Repartis de Ouadane en début d’après-midi, nous avons quitté la piste qui conduit à Chinguetti pour suivre un itinéraire sans repères, dans le sable et la pierraille. Le désert semble familier et les cahots moins durs. Nous sommes déjà sur la route du retour et il faudrait pouvoir tout retenir de ce paysage de dunes qui montent vers la falaise, de la courbe que dessine cet arbre sur l’horizon minéral, du vent léger dans ce buisson d’épineux. Mais voici qu’apparaissent les tentes où nous allons passer la nuit. Elles sont habitées par une famille de bergers. Le père est parti à la recherche de brebis égarées et il est possible qu’il reste absent plusieurs jours. La mère et ses trois filles nous accueillent et nous installent sur une couverture tandis que Cheikh prépare le thé en compagnie d’un homme jeune, assez effacé, qui est le mari de l’une des jeunes femmes. Ici, ce sont les femmes qui parlent, rassemblent les chèvres, font les tresses et préparent le henné tout allant de temps à autre surveiller un foyer creusé dans le sable à bonne distance des tentes.

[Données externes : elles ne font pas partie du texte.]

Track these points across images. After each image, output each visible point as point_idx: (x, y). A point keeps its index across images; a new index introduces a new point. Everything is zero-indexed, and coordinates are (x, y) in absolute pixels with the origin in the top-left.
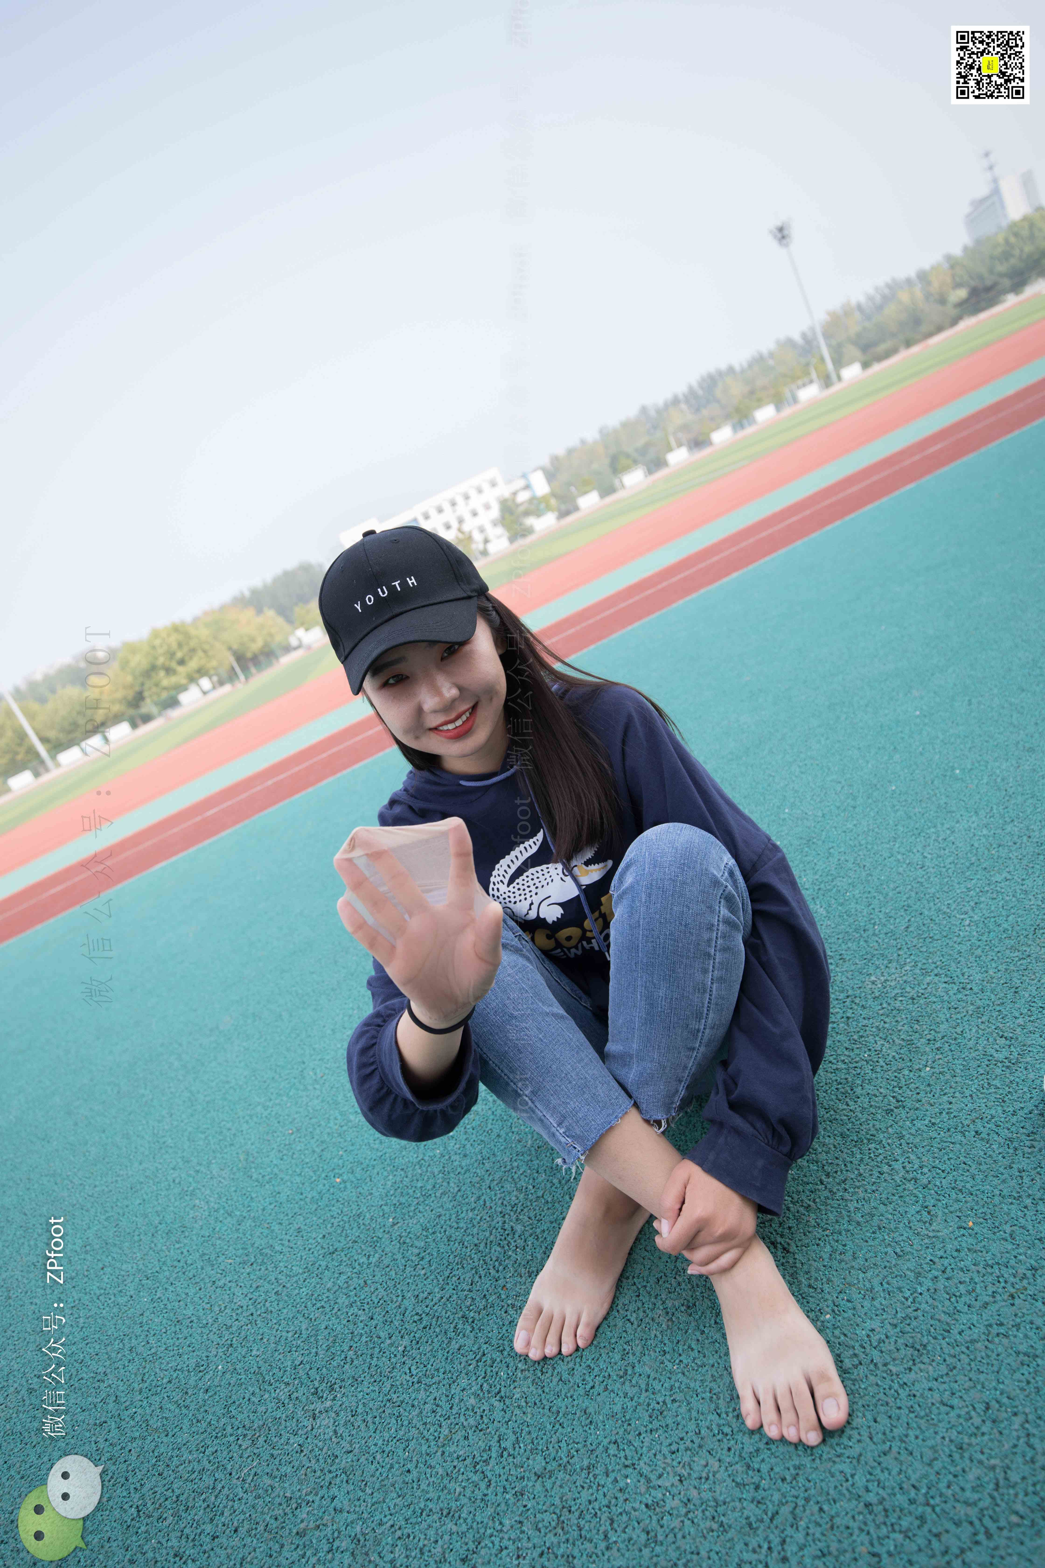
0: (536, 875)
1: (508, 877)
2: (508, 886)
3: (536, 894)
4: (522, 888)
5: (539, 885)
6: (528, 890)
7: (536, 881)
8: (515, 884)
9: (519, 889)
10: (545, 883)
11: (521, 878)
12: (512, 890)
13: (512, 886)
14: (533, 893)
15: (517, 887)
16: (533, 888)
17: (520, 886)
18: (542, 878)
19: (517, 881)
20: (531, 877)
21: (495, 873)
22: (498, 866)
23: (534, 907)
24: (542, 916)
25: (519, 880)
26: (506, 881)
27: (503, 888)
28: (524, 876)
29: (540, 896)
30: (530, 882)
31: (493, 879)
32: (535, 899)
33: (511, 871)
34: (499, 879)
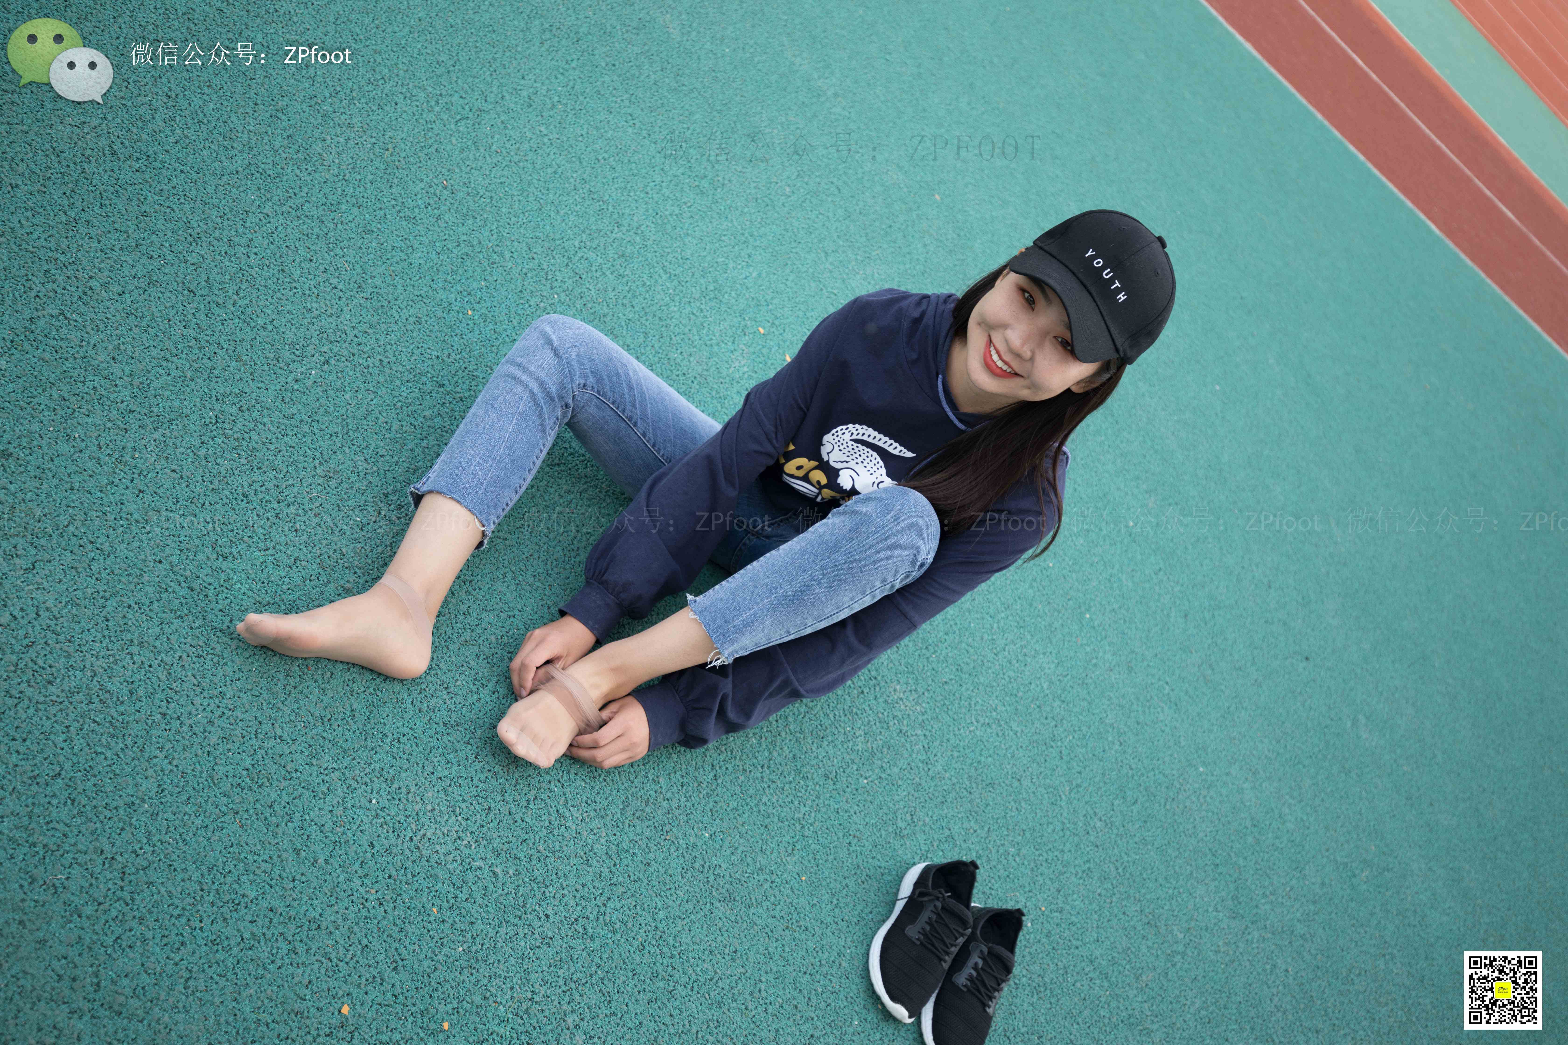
0: (872, 460)
2: (850, 439)
3: (856, 463)
4: (856, 451)
6: (857, 456)
7: (868, 461)
9: (853, 449)
11: (864, 448)
13: (853, 442)
15: (855, 446)
17: (859, 450)
18: (872, 464)
20: (868, 455)
21: (857, 426)
22: (865, 427)
23: (845, 465)
24: (841, 473)
25: (861, 447)
26: (854, 437)
27: (847, 437)
28: (866, 450)
29: (856, 468)
30: (864, 456)
31: (850, 426)
32: (852, 464)
33: (865, 438)
34: (853, 431)
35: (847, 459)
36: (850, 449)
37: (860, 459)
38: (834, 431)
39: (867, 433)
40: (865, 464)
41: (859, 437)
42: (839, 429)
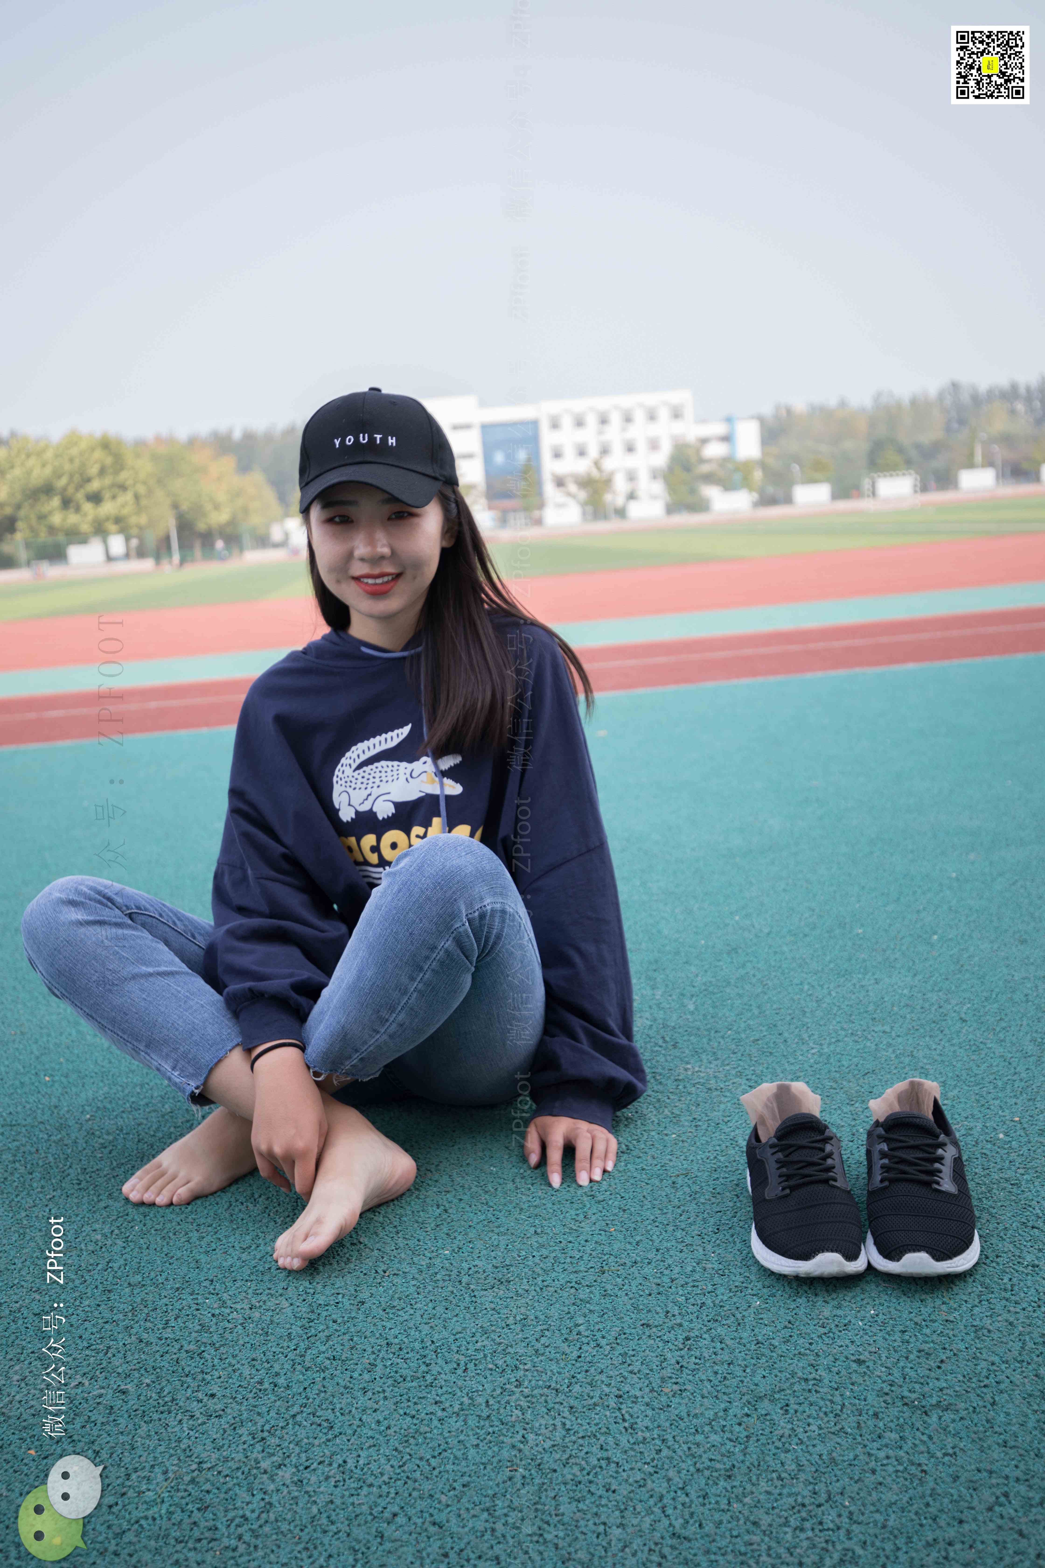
0: (385, 769)
2: (354, 771)
3: (378, 787)
7: (383, 774)
8: (361, 771)
9: (363, 777)
11: (370, 767)
12: (356, 776)
13: (358, 772)
14: (375, 785)
15: (362, 774)
17: (366, 775)
18: (389, 773)
19: (365, 768)
20: (380, 768)
21: (348, 754)
22: (354, 748)
23: (371, 799)
24: (374, 810)
25: (367, 769)
26: (354, 766)
27: (349, 771)
28: (373, 767)
29: (382, 790)
30: (378, 775)
31: (343, 760)
32: (376, 792)
33: (363, 758)
34: (349, 761)
35: (368, 791)
36: (360, 780)
37: (377, 780)
38: (335, 779)
39: (360, 752)
40: (384, 779)
41: (358, 762)
42: (336, 772)
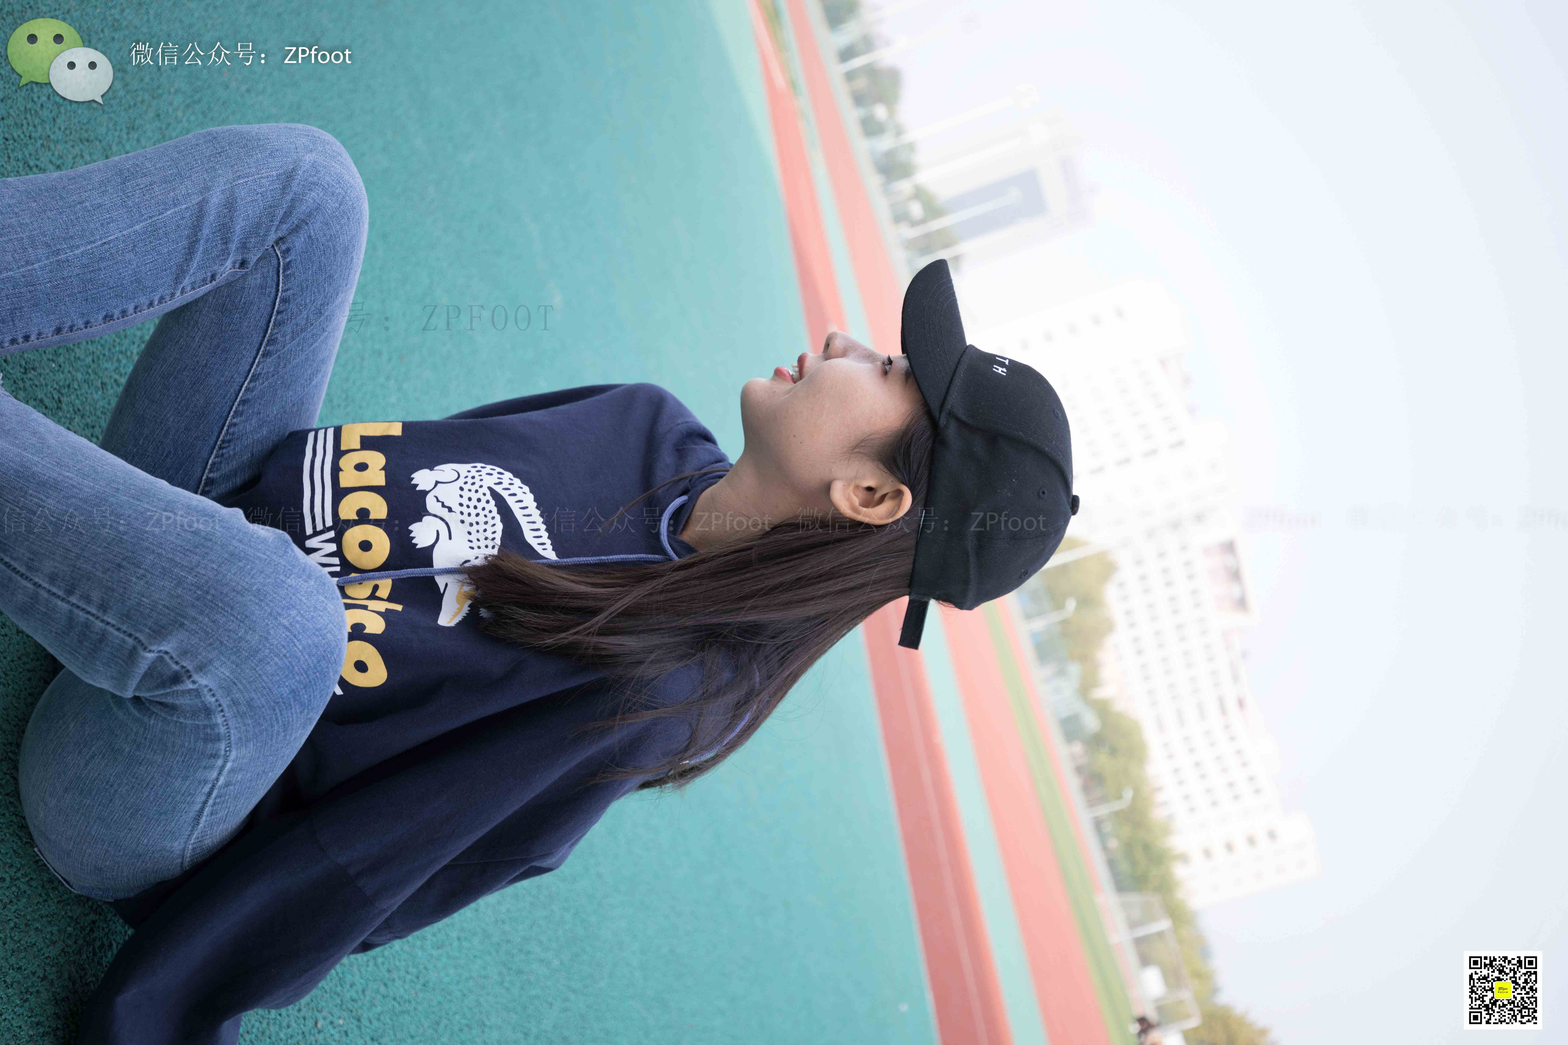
0: (490, 530)
1: (505, 494)
2: (490, 488)
3: (463, 522)
4: (480, 506)
5: (473, 530)
6: (474, 512)
7: (481, 527)
8: (489, 497)
9: (479, 500)
10: (473, 537)
11: (495, 510)
12: (481, 491)
13: (488, 493)
14: (465, 517)
15: (484, 499)
16: (473, 519)
17: (483, 504)
18: (482, 535)
19: (492, 502)
20: (491, 522)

La lumière se fait douce et dorée. Les ombres s’allongent. Je trempe mes lèvres dans une calebasse remplie de lait de chèvre et j’écoute sans rien comprendre les femmes qui bavardent et rient en rejetant leur voile sur l’épaule. Ce voile, qui entoure le visage, marque une distance mais pas une séparation. Les regards sont directs, les voix assurées, les sourires ne sont pas rares et jamais gênés.
Si des sacs en plastique n’étaient pas suspendus aux branches de l’arbre proche des tentes, je pourrais me croire en l’an mil. Cette impression est encore plus forte lorsque, la nuit tombée, nous nous retrouvons sous l’une des tentes pour partager un dîner de chevreau et de semoule. Mais je ne peux plus m’empêcher de voir les téléphones portables puisque les quatre femmes reçoivent régulièrement des appels. Grâce à une batterie solaire, toutes sont constamment reliées au reste du monde, dont elles reçoivent les images sans que leur vie quotidienne en soit apparemment troublée. D’ailleurs, lorsque les jeunes femmes décident d’animer la soirée – on dort peu sous les tentes – les téléphones sont mis de côté et c’est un vieux bidon métallique qui leur sert de tambour pour rythmer les pas de danse que j’esquisse.
Nous nous retirons sous notre tente au milieu de la nuit. Au sol, une natte épaisse. Sur le dos, une grosse couverture. Le vent souffle sur les toiles mal jointes et l’on aperçoit de temps à autre le ciel étoilé. Les heures passent, lentes, entre veille et brefs moments de sommeil. Pas de fatigue, ni d’ennui. Je songe à ma chance – celle d’un homme qui peut, malgré son âge, apprécier chaque minute du temps qui passe sous la tente de bergers mauritaniens, malgré le froid qui pénètre sous la couverture au moindre mouvement.
Au réveil, le désert est nappé d’une brume que le soleil n’a pas encore dissipée. Les verres de thé nous réchauffent autant que la chaleur du foyer. On se quitte avec des sourires, faute des mots qui pourraient exprimer notre reconnaissance à ces femmes qui se préparent aux tâches du jour sur leur domaine sans chemins ni barrières.
Tergit est notre dernière escale. On y accède après avoir franchi une montagne et suivi une piste encaissée qui débouche sur de hauts palmiers autour d’un ruisseau. Nous marchons dans la fraîcheur matinale, regrettant presque le plein été qui nous aurait permis de mieux l’apprécier. Après un thé partagé avec deux voyageurs, nous escaladons les rochers qui nous permettent d’avoir une vue d’ensemble de la palmeraie.
Après avoir déjeuner de riz et de dattes, nous avons repris le chemin qui descend vers la plaine. Dernières étendues de sable couvrant à moitié les falaises, derniers cahots avant la route droite qui conduit à Nouakchott. La famille de Cheikh nous accueille dans sa vaste et confortable demeure pour une soirée reposante avant le vol de nuit vers Casablanca et Paris.